● **EXTRACT PROVIDED**
AgentSkillsCN

retro

在完成一个工作周期后,评估知识体系的有效性——从五个维度进行评分,撰写日志记录,并不断优化评审流程。

SKILL.md
--- frontmatter
name: retro
description: "Evaluate knowledge system effectiveness after a work cycle — scores 5 dimensions, writes journal entry, evolves the protocol"
user_invocable: true
argument_description: "[work item name or slug]"

/retro Skill

Evaluate how the memory system performed during a specific work cycle. The core question: did the knowledge system make this work meaningfully better, or would you have done the same thing without it?

This is a self-evolving protocol. Like /self-test, every invocation must produce at least one concrete protocol improvement.

Step 1: Resolve Work Item

bash
lore resolve

Set KNOWLEDGE_DIR to the result and WORK_DIR to $KNOWLEDGE_DIR/_work.

  1. Parse the argument as a work item slug. Use the same fuzzy matching as /work:
    • Exact slug match -> substring match on title -> substring on slug -> branch match -> recency
  2. Load plan.md, notes.md, _meta.json from $WORK_DIR/<slug>/.
  3. If no argument provided, infer from the current git branch.
  4. If no work item found, ask the user what work cycle to evaluate.

Report:

code
[retro] Evaluating: <work item title> (<slug>)

Step 2: Gather Evidence

Read existing artifacts only. No new exploration or code reading needed.

Work cycle type detection: Determine if this was an implementation cycle (has tasks.json or /implement session entries) or a review/research cycle (no workers, findings came from interactive dialog). This affects how Dimensions 1 and 4 are scored — see scoring notes below.

● **STORED ROWS**
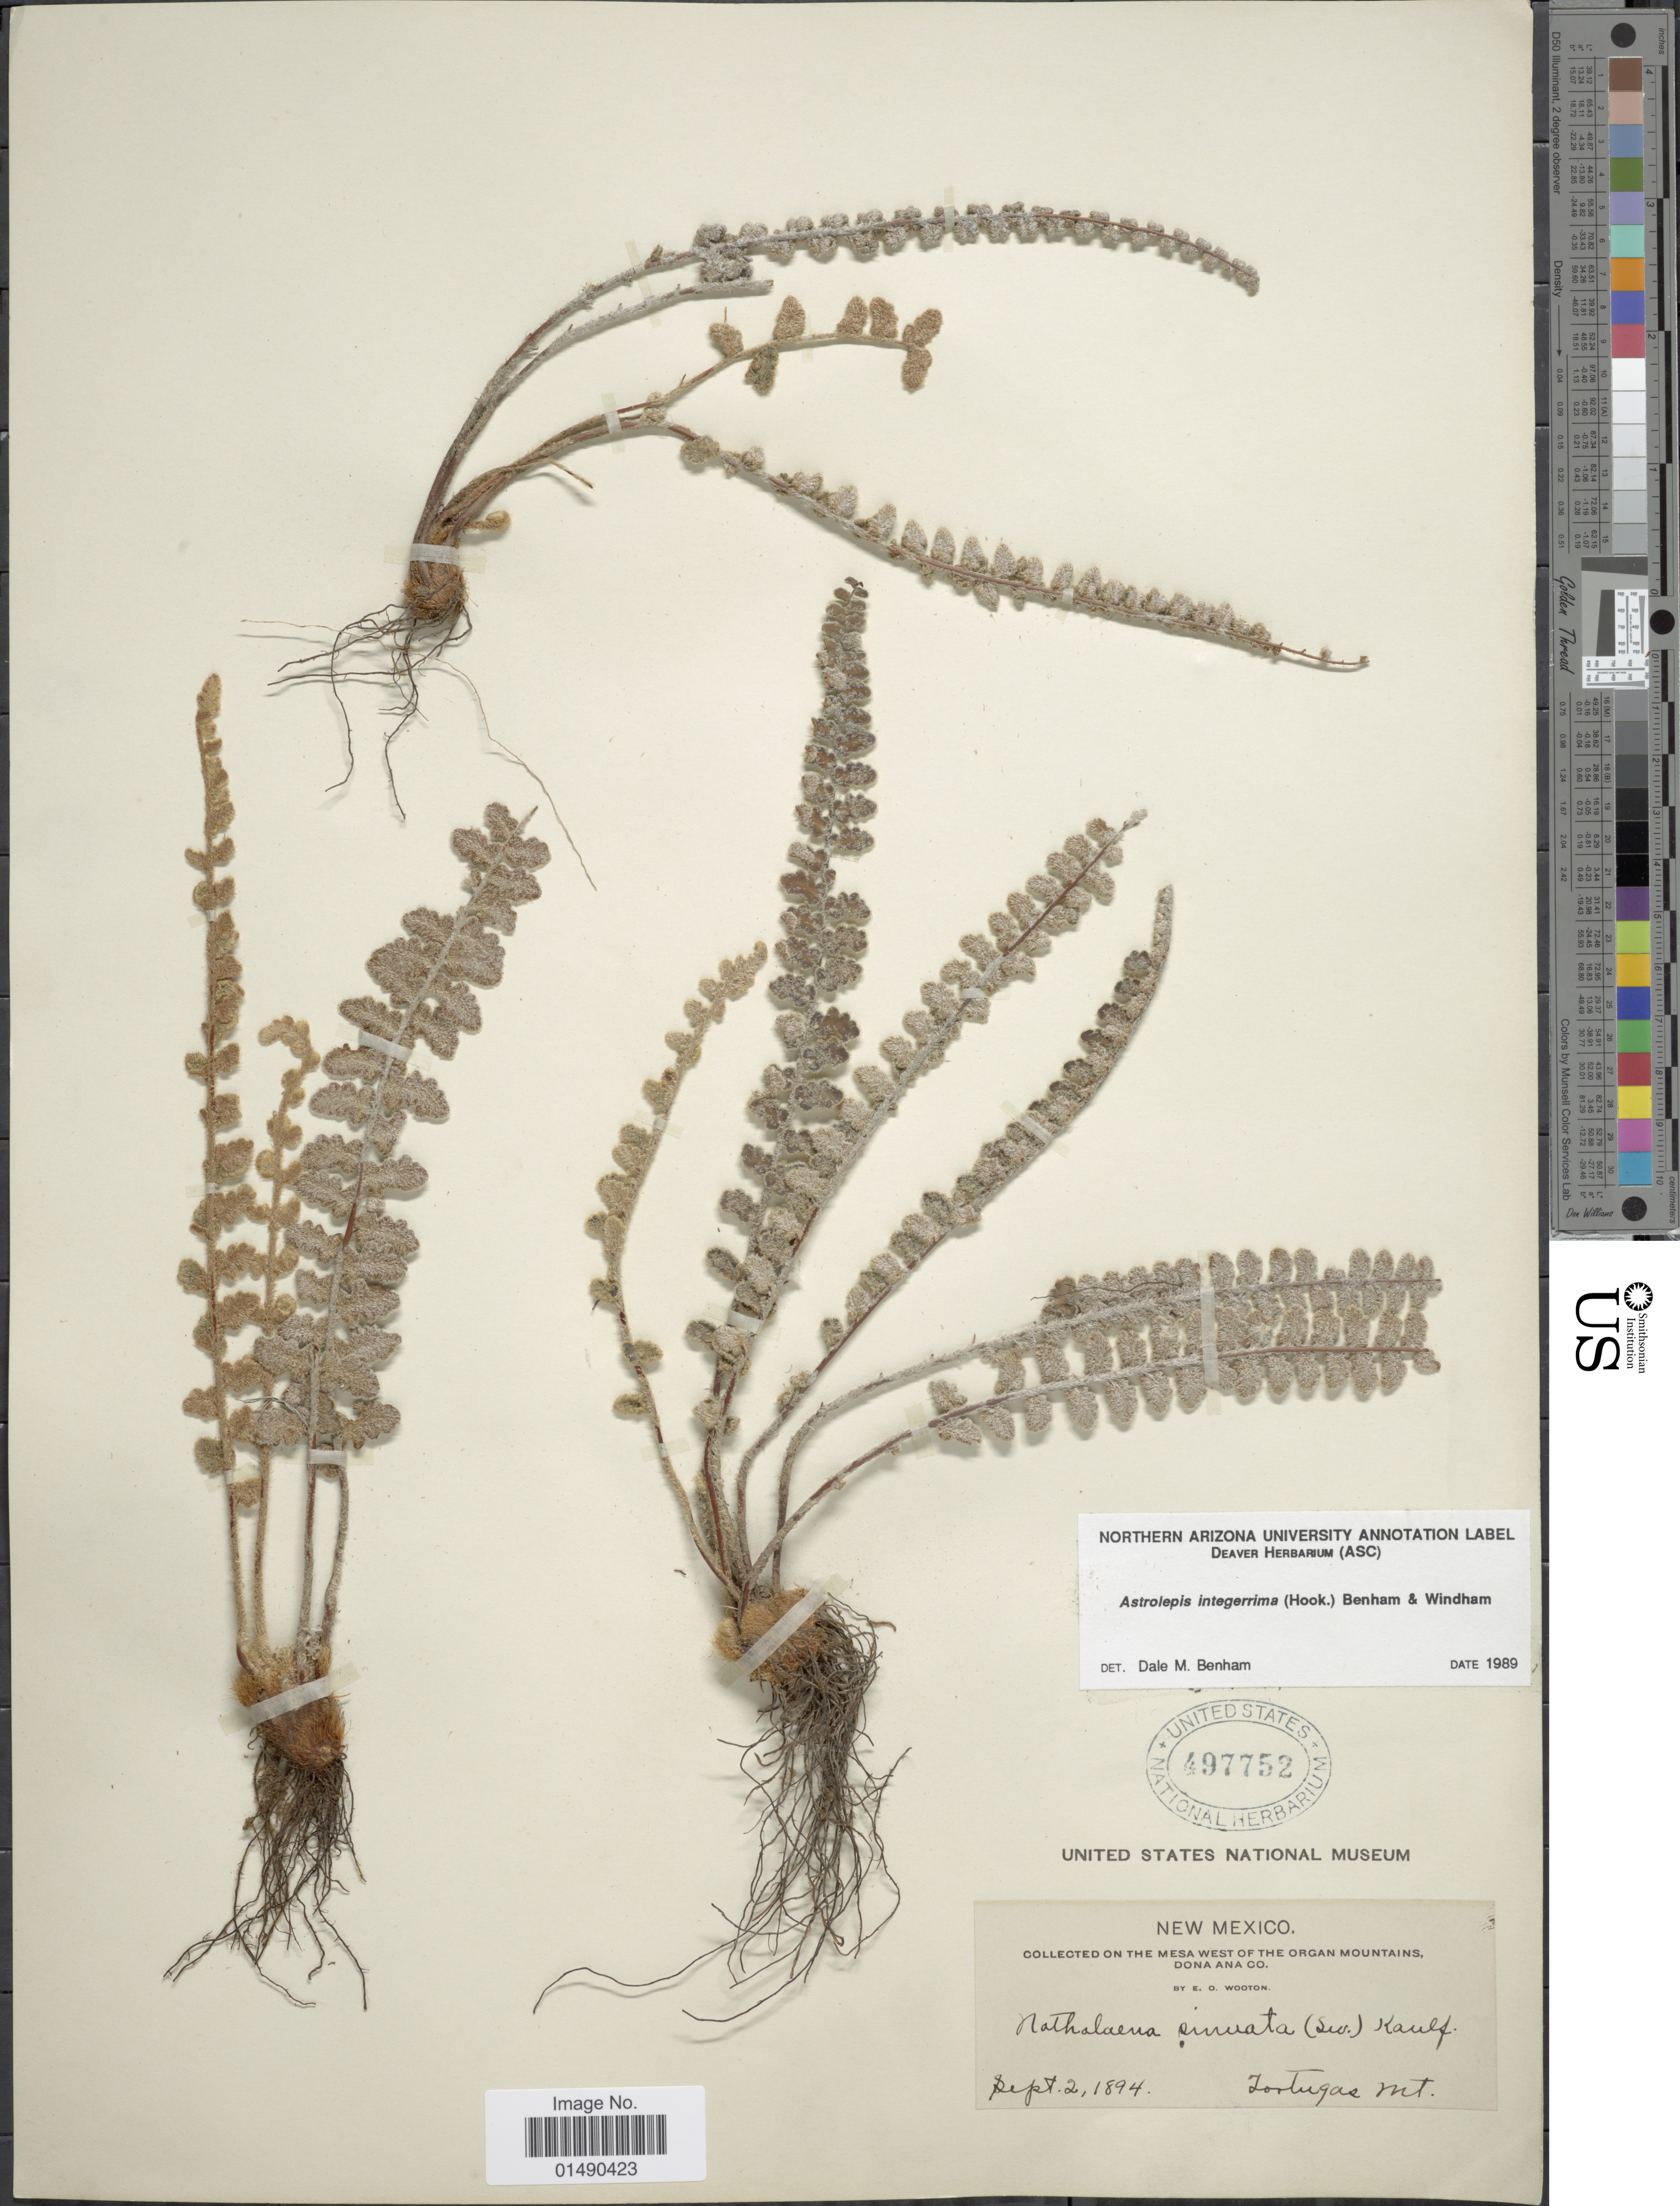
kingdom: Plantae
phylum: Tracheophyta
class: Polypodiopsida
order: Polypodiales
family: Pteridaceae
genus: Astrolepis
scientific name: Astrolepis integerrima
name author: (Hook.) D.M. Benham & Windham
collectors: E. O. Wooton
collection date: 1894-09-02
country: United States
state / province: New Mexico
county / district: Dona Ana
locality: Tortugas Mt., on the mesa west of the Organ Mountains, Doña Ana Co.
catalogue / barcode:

● **TASKS TO PERFORM**
[A] In the retro skill document, what must every invocation produce?
[B] Reproduce the passage of the retro skill document starting with "Evaluate how the" and going on through "concrete protocol improvement.".
The data plays no part in what is asked here.

● **RESULTS FOR EACH TASK**
[A] Every invocation must produce at least one concrete protocol improvement.

[B]
Evaluate how the memory system performed during a specific work cycle. The core question: did the knowledge system make this work meaningfully better, or would you have done the same thing without it?

This is a self-evolving protocol. Like /self-test, every invocation must produce at least one concrete protocol improvement.